One of the biggest adjustments our family has made over the past four months (aside from getting to know two new people, their likes and dislikes, personalities, and wants/needs) has been in the kitchen. I seriously feel like I've lived the majority of the last several months in that one room, either preparing food or cleaning up from preparing food, feeding kids, or washing dishes.
For one, we knew Viki was coming to us with a relatively new diagnosis of Type 1 Diabetes, though the survival that was the first two weeks (one week in Bulgaria, followed by one week at home, until the appointment with the endocrinologist) was COMPLETELY different than the detailed plan we have now. I explained to the endocrinologist the day we walked in that I will work any plan I have, but I need a plan.

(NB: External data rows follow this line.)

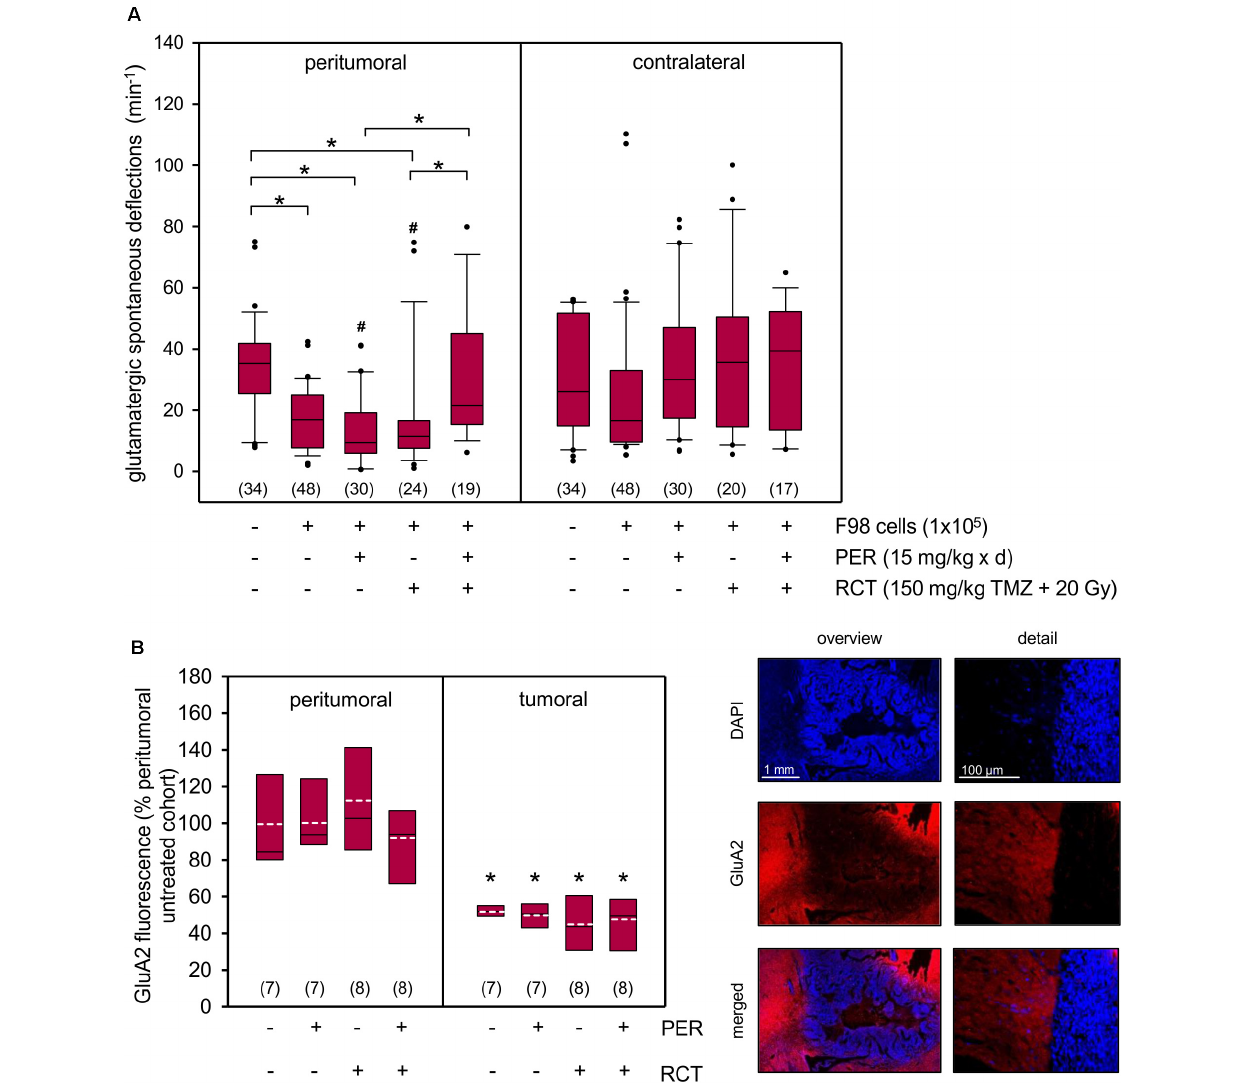
FIGURE 5 | Synergistic impact of PER and RCT on glutamatergic network activity and GluA2 expression in acute F98 glioma slices. (A) One week after stereotactic injection of 1 × 10 5 F98 cells, RCT with fractionated irradiation (5 × 4 Gy), concurrent administration of temozolomide (5 × 30 mg/kg bw) and an anticonvulsive treatment with PER (15 mg/kg bw/day) was started. After a total of 14–15 days animals were sacrificed and brain slices were prepared for electrophysiological analysis. The slices were exposed to aCSF 0 mM Mg 2 + and 5 µ M gabazine and field potential recordings were performed in surrounding tissue; n = 17–48 number of measurements (brain slices were from a total of 35 rats); * p < 0.05 (Kruskal–Wallis test followed by post hoc analysis (Dunn’s test); # < 0.05 versus contralateral equivalent ( U test). (B) AMPA receptor subunit GluA2 expression was determined in the tumor area and peritumoral tissue of the ipsilateral hemisphere. Glu2A (red) immunofluorescence was normalized to peritumoral immunofluorescence intensity of the vehicle controls without PER or RCT (see section “Materials and Methods”). Nuclei were counterstained with DAPI (blue); white dotted line represents arithmetic mean, black solid line represents median. Significant difference between peritumoral and glioma fluorescence for each group was determined ( n = 7–8 animals per group; * p < 0.05; U test).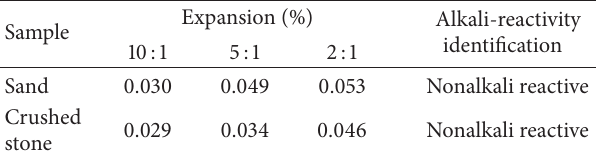
Table 4: Test results of alkali reactivity of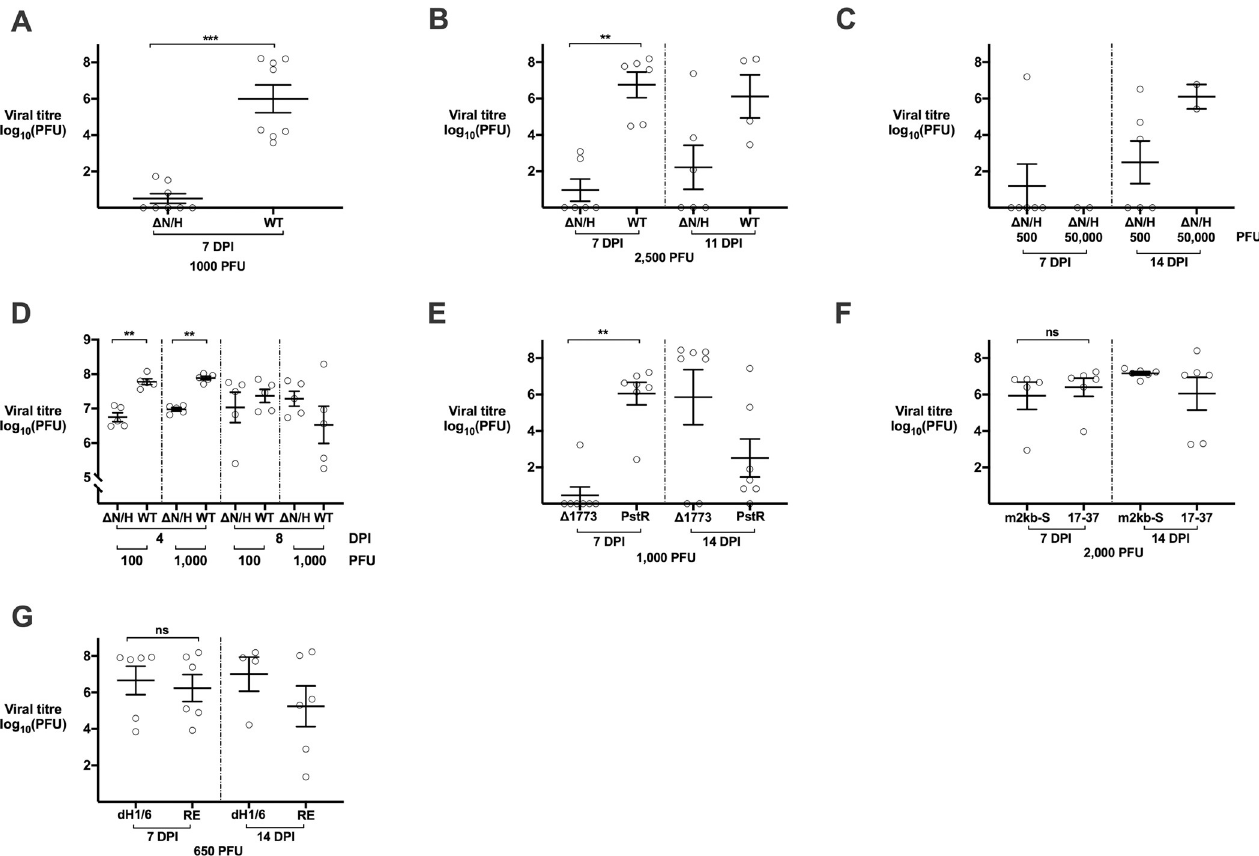
Fig 3. Replication of 17 syn + and LAT mutant viruses in human skin in vivo and cultured skin explants. Viral titres (log 10 PFU/implant ± SEM; each data point represents an individual replicate) recovered from: (A) in vivo skin xenografts infected with 1,000 PFU 17 Δ N/H ( Δ N/H) or 17 syn + (WT) at 7 DPI (n = 8); (B) in vivo skin xenografts infected with 2,500 PFU 17 Δ N/H or 17 syn + at 7 (n = 6) or 11 DPI (17 Δ N/H n = 6; 17 syn + n = 4); (C) in vivo skin xenografts infected with 500 or 50,000 PFU 17 Δ N/H at 7 or 14 DPI (500 PFU n = 6, 50,000 PFU n = 2); (D) cultured skin explants infected with 100 or 1,000 PFU 17 Δ N/H or 17 syn + at 4 or 8 DPI (n = 5); (E) in vivo skin xenografts infected with 1,000 PFU Δ 1773 or 17 Δ PstR (PstR) at 7 or 14 DPI (n = 7); (F) in vivo skin xenografts infected with 2,000 PFU m2kb-S or 17-37 at 7 (m2kb-S n = 5; 17-37 n = 6) and 14 DPI (n = 6); and (G) in vivo skin xenografts infected with 650 PFU 17dmiR-H1/H6 (dH1/6) and 17REdmiR-H1/H6 (RE) at 7 (n = 6) and 14 DPI (17dmiR-H1/H6 n = 4; 17REdmiR-H1/H6 n = 6). Mann-Whitney non- parametric unpaired two-tailed tests were performed, for which ns signifies p > 0.05, � p signifies � 0.05, �� signifies p � 0.01, ��� signifies p � 0.001, and ���� signifies p � 0.0001. The exact p values are (A) ��� p = 0.0002 for 17 Δ N/H vs. 17 syn + at 7 DPI; (B) �� p = 0.0022 for 17 Δ N/H vs. 17 syn + at 7 DPI; (C) N/A; (D) �� p = 0.0079 for 17 Δ N/H vs. 17 syn + at 4 DPI (100 PFU inocula) and �� p = 0.0079 for at 4 DPI (1000 PFU inocula); (E) �� p = 0.0012 for 1,000 PFU inocula Δ 1773 vs. 17 Δ PstR at 7 DPI; (F) ns p = 0.1926 for m2kb-S vs. 17-37 at 7 DPI; and (G) ns p = 0.9372 for 17dmiR-H1/H6 vs. 17REdmiR-H1/H6 at 7 DPI.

I got a plan, that's for sure! I have a kitchen cabinet dedicated to her supplies of lancets, glucose test strips, needles, ketone test strips, a spare blood meter, spare insulin pens, and a shelf in the refrigerator with her supplies of insulin. I have a 3" notebook FULL of sick day protocol, ketone protocol, snacks that have certain amounts of carbs, suppliers' information ranging from medical bracelets to cooler pouches for insulin, and so on. I can rattle off her baseline, carb:insulin ratio, and insulin sensitivity factor.
Now that we're four months in, I know how much extra insulin she needs for a piece of cake (above her standard carb dose) and which dinners will have her lower than her overnight goal, so to plan on her having a snack in bed.
On top of learning the ropes of diabetes management, Sadie was having tummy trouble before I left to pick up the kids, and we weren't able to figure out the source. Once we were home and getting settled, it was time to schedule her to meet with a GI specialist, to test for less common causes. All the blood work was done, and we were still without answers. Her symptoms look like celiac, but they aren't.
She was put on a low-FODMAP diet, which eliminates lactose, fructose, fructans, galactans, and sugar alcohols. My first thought was, "What CAN she eat?!" As it turns out, a lot. It's essentially a paleo diet, just a stricter one than we had been following. And it's hard, because fixing pb&j for the kids just isn't an option anymore. I'm now grilling chicken for lunch, as a base, then adding sides according to which child has which restriction.
My most commonly used statement with Sadie is, "The doctor says you can't have that." And she's okay with the doctor saying she can't have something. Grocery shopping is a new adventure, and our recipes have been adapted to work with our new restrictions. And Sadie was able to enjoy lactose-free chocolate ice cream, so that made up for many "the doctor says no" answers about food.
Denny has gone from not being able to even drink from a bottle, to getting smoothies packed with yummy goodness, and now he's moved on to solid foods, even chewing now, instead of just swallowing it down. He can pack away three adult portions of oatmeal at breakfast, then act ravenous by snack time. Just this week, he picked up bite-size pieces of food from his tray and fed himself! Woohoo!!!
All five kids are growing like weeds, so my grocery budget is through the roof. We're approaching the $800 mark, and there's not a coupon to help us, unless you have coupons for meat and veggies, and in that case, gimme!
If you have any yummy paleo recipes, please pass them along! We're always looking to try new recipes, so we don't risk eating the same 10 meals again and again!